La génération Z connaît-elle vraiment un renouveau religieux?
Mes collègues chrétiens de l'enseignement supérieur et moi assistons à une inversion de tendance émergeant parmi les adolescents de la génération Z et les jeunes adultes – et pas seulement à l'Université d'Asbury.
Au cours des dernières années, nous avons vu:
- Immêlé, plus de 50 000 étudiants chantent Agnus Dei Acapella lors du rassemblement Passion en 2024.
- Une foule de mouvements de renaissance chez les jeunes adultes en 2024, y compris les campus «enceintes pour le renouveau».
- «Ronteaux de renaissance» chez les jeunes.
- Ministères du campus éprouvant un pic d'intérêt spirituel.
- Encourager les données des adolescents de la génération Z naviguant «Babylone numérique» ainsi que les jeunes générations montrant un regain d'intérêt pour Jésus.

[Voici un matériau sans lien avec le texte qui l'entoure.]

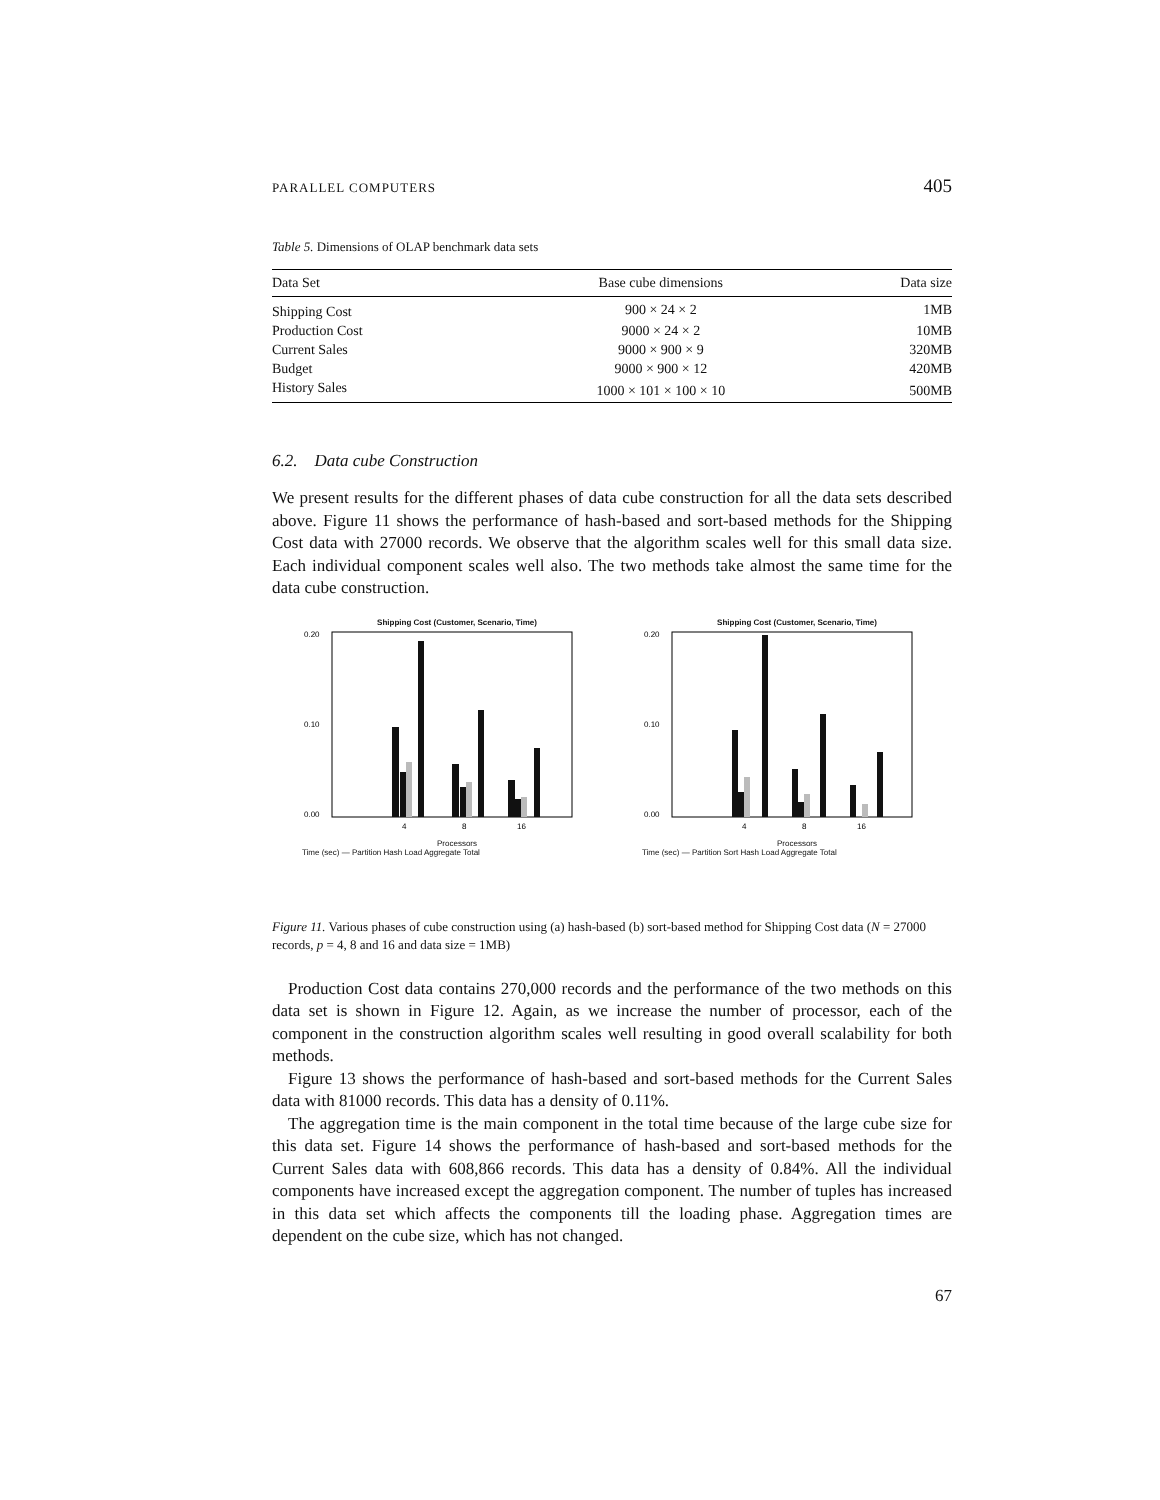PARALLEL COMPUTERS 405
Table 5. Dimensions of OLAP benchmark data sets
| Data Set | Base cube dimensions | Data size |
| --- | --- | --- |
| Shipping Cost | 900 × 24 × 2 | 1MB |
| Production Cost | 9000 × 24 × 2 | 10MB |
| Current Sales | 9000 × 900 × 9 | 320MB |
| Budget | 9000 × 900 × 12 | 420MB |
| History Sales | 1000 × 101 × 100 × 10 | 500MB |
6.2. Data cube Construction
We present results for the different phases of data cube construction for all the data sets described above. Figure 11 shows the performance of hash-based and sort-based methods for the Shipping Cost data with 27000 records. We observe that the algorithm scales well for this small data size. Each individual component scales well also. The two methods take almost the same time for the data cube construction.
Shipping Cost (Customer, Scenario, Time)
0.20
0.10
0.00
4
8
16
Processors
Time (sec) — Partition Hash Load Aggregate Total
Shipping Cost (Customer, Scenario, Time)
0.20
0.10
0.00
4
8
16
Processors
Time (sec) — Partition Sort Hash Load Aggregate Total
Figure 11. Various phases of cube construction using (a) hash-based (b) sort-based method for Shipping Cost data (N = 27000 records, p = 4, 8 and 16 and data size = 1MB)
Production Cost data contains 270,000 records and the performance of the two methods on this data set is shown in Figure 12. Again, as we increase the number of processor, each of the component in the construction algorithm scales well resulting in good overall scalability for both methods.
Figure 13 shows the performance of hash-based and sort-based methods for the Current Sales data with 81000 records. This data has a density of 0.11%.
The aggregation time is the main component in the total time because of the large cube size for this data set. Figure 14 shows the performance of hash-based and sort-based methods for the Current Sales data with 608,866 records. This data has a density of 0.84%. All the individual components have increased except the aggregation component. The number of tuples has increased in this data set which affects the components till the loading phase. Aggregation times are dependent on the cube size, which has not changed.
67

- Baptêmes étudiants – dirigés par les étudiants.
- Un accent international sur la génération Z et leur promesse pour le futur ministère.
- Une plus grande probabilité de fréquentation de l'église parmi la génération Z par rapport à la génération des boomer dans les poches de l'Europe, et au Royaume-Uni, les adolescents de la génération Z qui sont maintenant la génération la moins probable à s'appeler athée.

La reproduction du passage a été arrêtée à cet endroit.